Whether Napoleon was beaten or not no one could say. "He'll be back tomorrow with reinforcements," many said. Nathan Rothschild thought otherwise.
At nightfall he drew the girth of his saddle two holes tighter, threw away his pistols, coat and hat, and rode away, on a gentle patter. After two miles this was increased to a stiff gallop. He knew his horse--he was turning off each mile in just five minutes. He rode sixty miles in five hours, using up three horses. The messenger to whom he tossed his saddlebags asked no questions, but leaping astride his horse, dived into the darkness and was gone. Rothschild's men were twenty-four hours ahead of the regular post.
When the news reached London that Wellington had won, the Banking House of Rothschild had no cash, but its safe was stuffed with English Securities.
Nathan Rothschild made his way leisurely back to London. On arriving there he found himself richer, by more than five hundred thousand pounds, than he was when he rode away.
* * * * * * *
In Eighteen Hundred Twenty-two, the Emperor of Austria conferred the title of Baron on the sons of Mayer Anselm Rothschild.
It was the first and only time in history where five brothers were so honored at one time.
Certain sarcastic persons have pointed out the fact that this wholesale decoration was done immediately after the Rothschilds had floated a rather large and risky loan for his Kingship. This is irrelevant, inconsequential, and outside the issue. That the House of Rothschild with its branches had an open sesame upon the purse-strings of Europe for half a century is a fact. Nations in need of cash had to apply to the Rothschilds. The Rothschilds didn't loan them the money--they merely looked after the details of the loan, and guaranteed the lender that the interest would not be defaulted. Their agencies everywhere were in touch with investors. The nobility are a timid sort--they like to invest their hard-earned savings outside of their bailiwick--nobody knows what will happen!
The Rothschilds would not float a loan until they were assured that the premises were not mortgaged. More than this, there was a superstition all 'round that they were backed up by J. Bull, and J. Bull is a close collector.
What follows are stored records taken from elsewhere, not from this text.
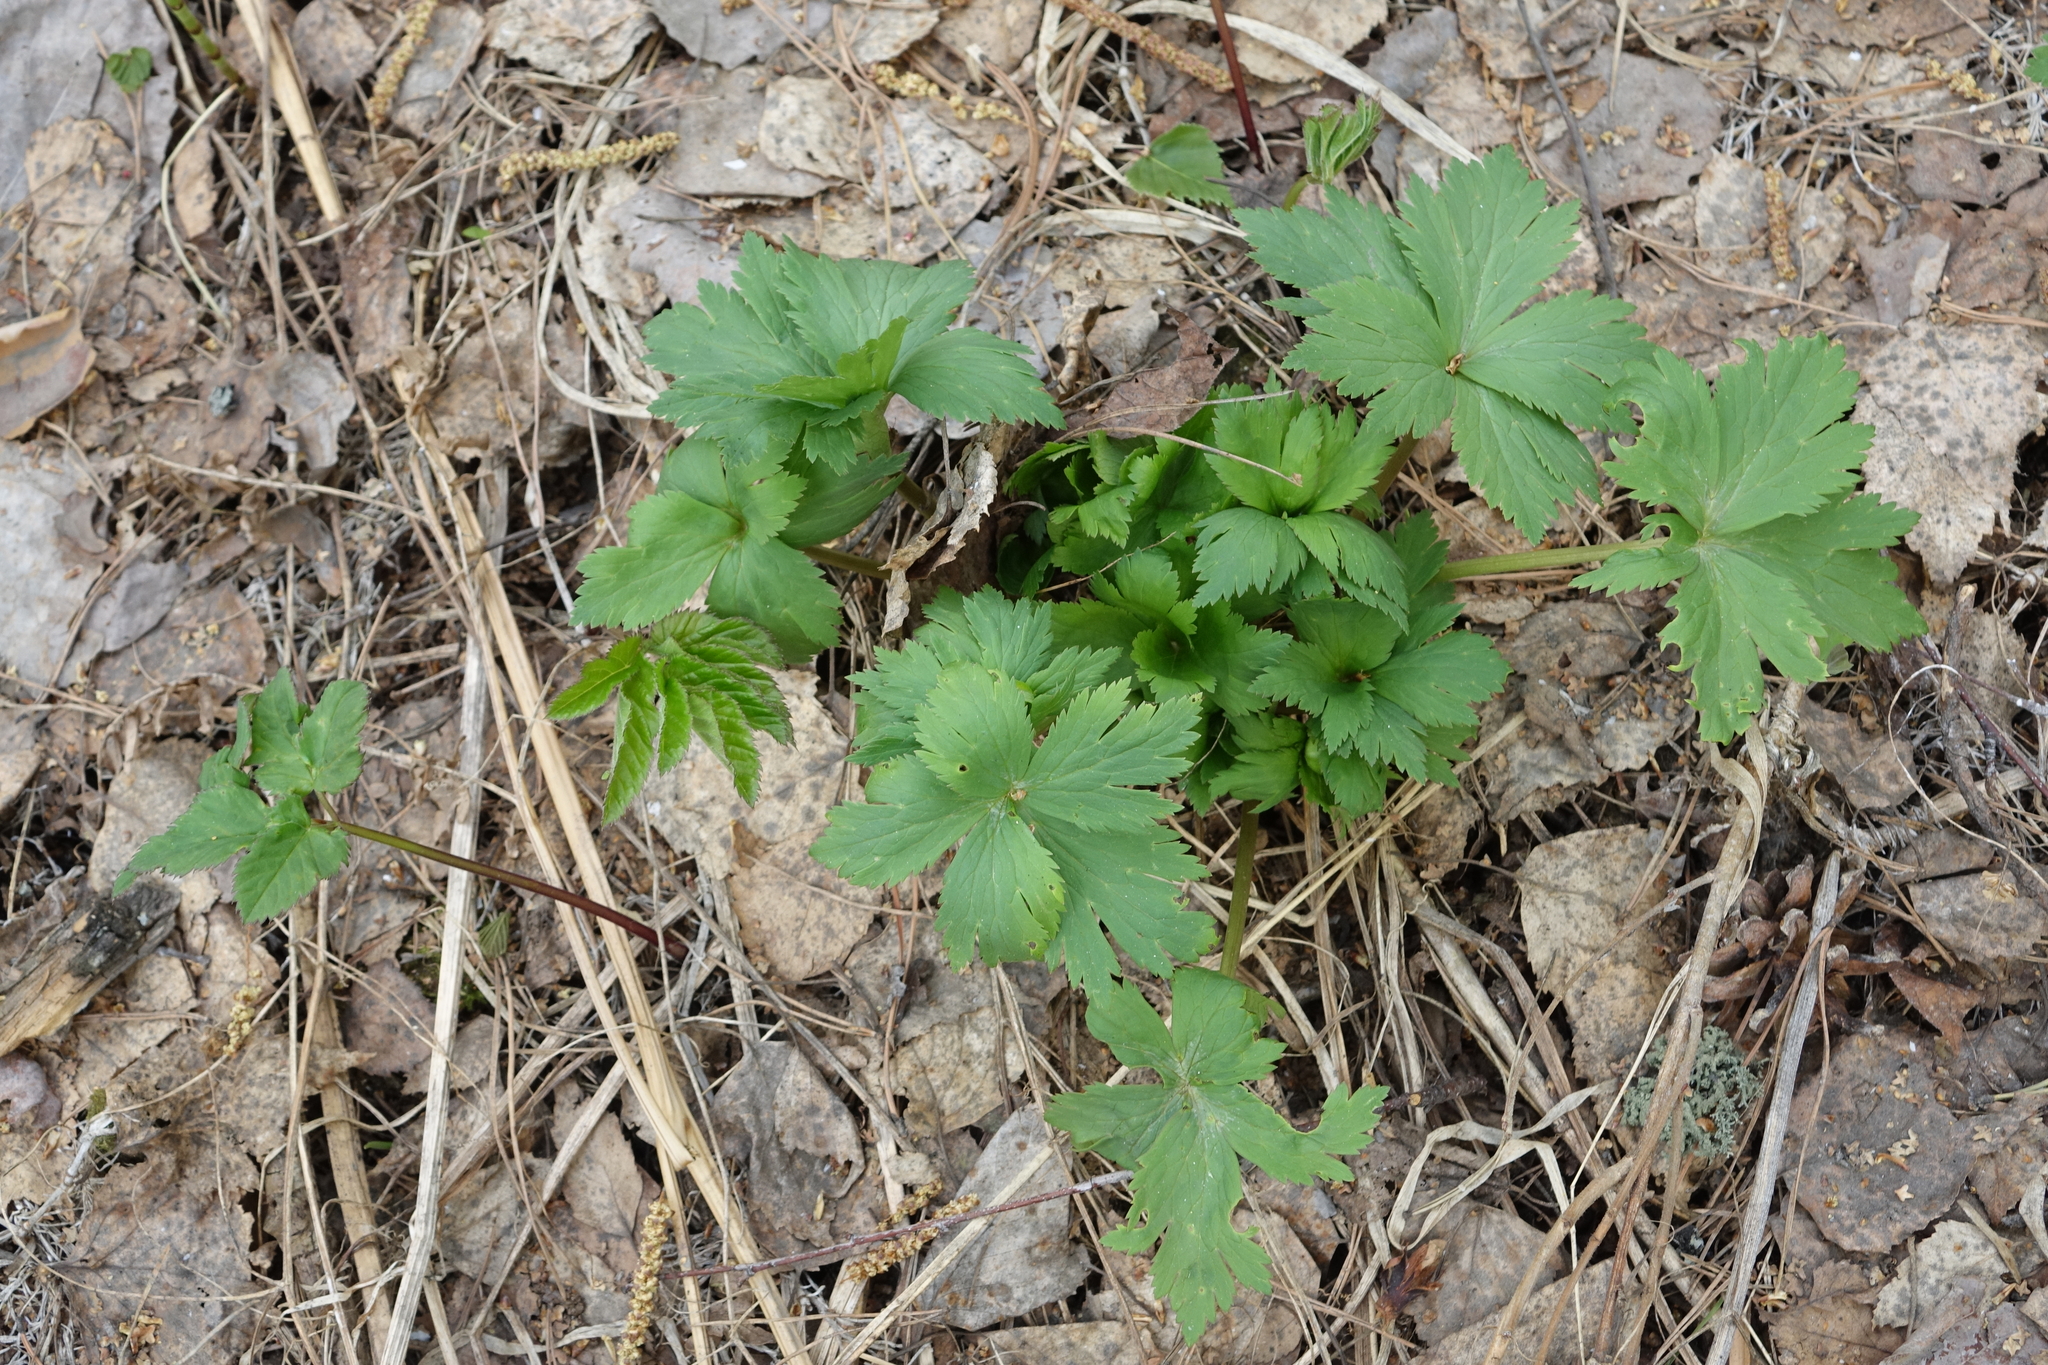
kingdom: Plantae
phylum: Tracheophyta
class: Magnoliopsida
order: Ranunculales
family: Ranunculaceae
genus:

The Rothschilds made government loans popular--before this, kings got their cash mostly by coercion.
For their services the Rothschilds asked only the most modest fee--a fee so small it was absurd--a sixteenth of one per cent, or something like that.
It is safe to say that only one Government in the world, at some time or other from Eighteen Hundred Fifteen to Eighteen Hundred Seventy, never courted the Rothschilds with "intentions."
America never quite forgot, nor forgave, that Hessian incident, and the Rothschilds were never asked for favors by your Uncle Samuel.
There were four generations of Rothschilds, among whom there have been very able men. This beats the rule by three generations, and the record by one.
The Frankfort House of Rothschild was dissolved in Nineteen Hundred One. The London firm still continues, but I am advised that the Rothschilds, while interesting in a historic way, are no longer looked upon as a world power.
Letizia, the mother of ten, is worthy of more space than I am able here to give her. There are those who say she was the real founder of the House of Rothschild. She died aged exactly one hundred, in the Red Shield, where she was married and where all of her children were born.
She outlived the fall of Napoleon just forty years. She had a fine and pardonable pride in her kingly sons.
Politics and world problems interested her. She was sane and sensible and happy to the last.